● **DESCRIPTION OF THE TASK**:
The answer must consist of every line from the entries below that contains the word "object".

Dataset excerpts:
+ + + + + + +

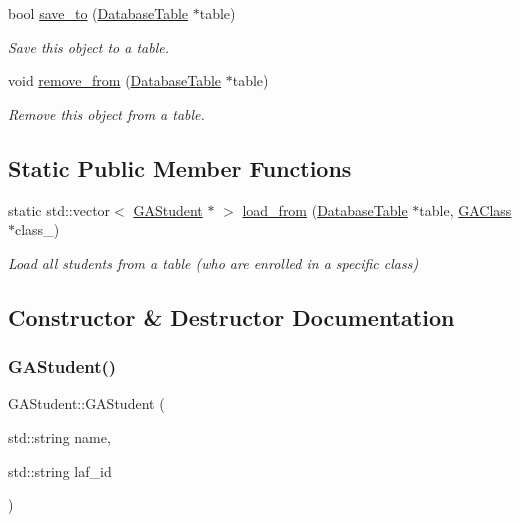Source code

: \begin{DoxyCompactItemize}
bool \hyperlink{class_g_a_student_a752f52729e51c7b3b31d86a3e812088b}{save\+\_\+to} (\hyperlink{class_database_table}{Database\+Table} $\ast$table)
\begin{DoxyCompactList}\small\item\em Save this object to a table. \end{DoxyCompactList}\item 
void \hyperlink{class_g_a_student_a35c859da932a8a83f5622bcd46ae1269}{remove\+\_\+from} (\hyperlink{class_database_table}{Database\+Table} $\ast$table)
\begin{DoxyCompactList}\small\item\em Remove this object from a table. \end{DoxyCompactList}\end{DoxyCompactItemize}
\subsection*{Static Public Member Functions}
\begin{DoxyCompactItemize}
\item 
static std\+::vector$<$ \hyperlink{class_g_a_student}{G\+A\+Student} $\ast$ $>$ \hyperlink{class_g_a_student_a7b95740499af16d32f2b12ec2508ee7e}{load\+\_\+from} (\hyperlink{class_database_table}{Database\+Table} $\ast$table, \hyperlink{class_g_a_class}{G\+A\+Class} $\ast$class\+\_\+)
\begin{DoxyCompactList}\small\item\em Load all students from a table (who are enrolled in a specific class) \end{DoxyCompactList}\end{DoxyCompactItemize}


\subsection{Constructor \& Destructor Documentation}
\mbox{\label{class_g_a_student_a83c98a132e18c6f630028f3ee4e94fb2}} 
\subsubsection{\texorpdfstring{G\+A\+Student()}{GAStudent()}\hspace{0.1cm}{\footnotesize\ttfamily [1/2]}}
{\footnotesize\ttfamily G\+A\+Student\+::\+G\+A\+Student (\begin{DoxyParamCaption}\item[{std\+::string}]{name,  }\item[{std\+::string}]{laf\+\_\+id }\end{DoxyParamCaption})}



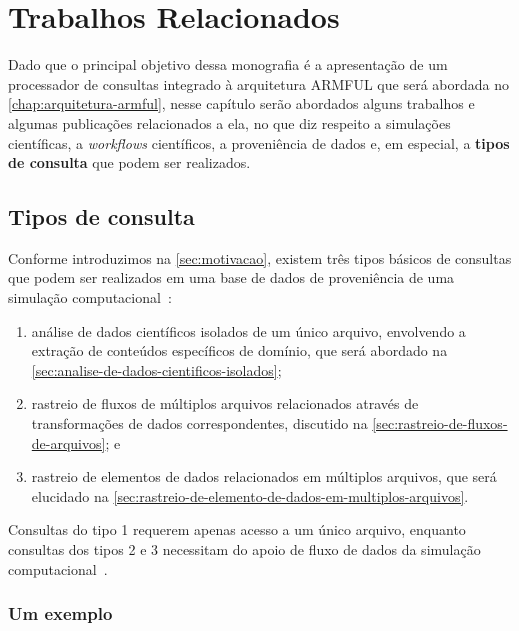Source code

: 
\chapter{Trabalhos Relacionados}%
\label{chap:trabalhos-relacionados}

Dado que o principal objetivo dessa monografia é a apresentação de um processador de consultas integrado à arquitetura ARMFUL que será abordada no \autoref{chap:arquitetura-armful}, nesse capítulo serão abordados alguns trabalhos e algumas publicações relacionados a ela, no que diz respeito a simulações científicas, a \textit{workflows} científicos, a proveniência de dados e, em especial, a \textbf{tipos de consulta} que podem ser realizados.

\section{Tipos de consulta}%
\label{sec:tipos-de-consulta}

Conforme introduzimos na \autoref{sec:motivacao}, existem três tipos básicos de consultas que podem ser realizados em uma base de dados de proveniência de uma simulação computacional~\cite{silva2015analyzing,silva2015propostadoutorado}:

\begin{enumerate}
    \item análise de dados científicos isolados de um único arquivo, envolvendo a extração de conteúdos específicos de domínio, que será abordado na \autoref{sec:analise-de-dados-cientificos-isolados};
    \item rastreio de fluxos de múltiplos arquivos relacionados através de transformações de dados correspondentes, discutido na \autoref{sec:rastreio-de-fluxos-de-arquivos}; e
    \item rastreio de elementos de dados relacionados em múltiplos arquivos, que será elucidado na \autoref{sec:rastreio-de-elemento-de-dados-em-multiplos-arquivos}.
\end{enumerate}

Consultas do tipo 1 requerem apenas acesso a um único arquivo, enquanto consultas dos tipos 2 e 3 necessitam do apoio de fluxo de dados da simulação computacional~\cite{silva2015analyzing}.

\subsection{Um exemplo}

+ + + + + + +

● **COMPLETED TASK**:
\begin{DoxyCompactList}\small\item\em Save this object to a table. \end{DoxyCompactList}\item 
\begin{DoxyCompactList}\small\item\em Remove this object from a table. \end{DoxyCompactList}\end{DoxyCompactItemize}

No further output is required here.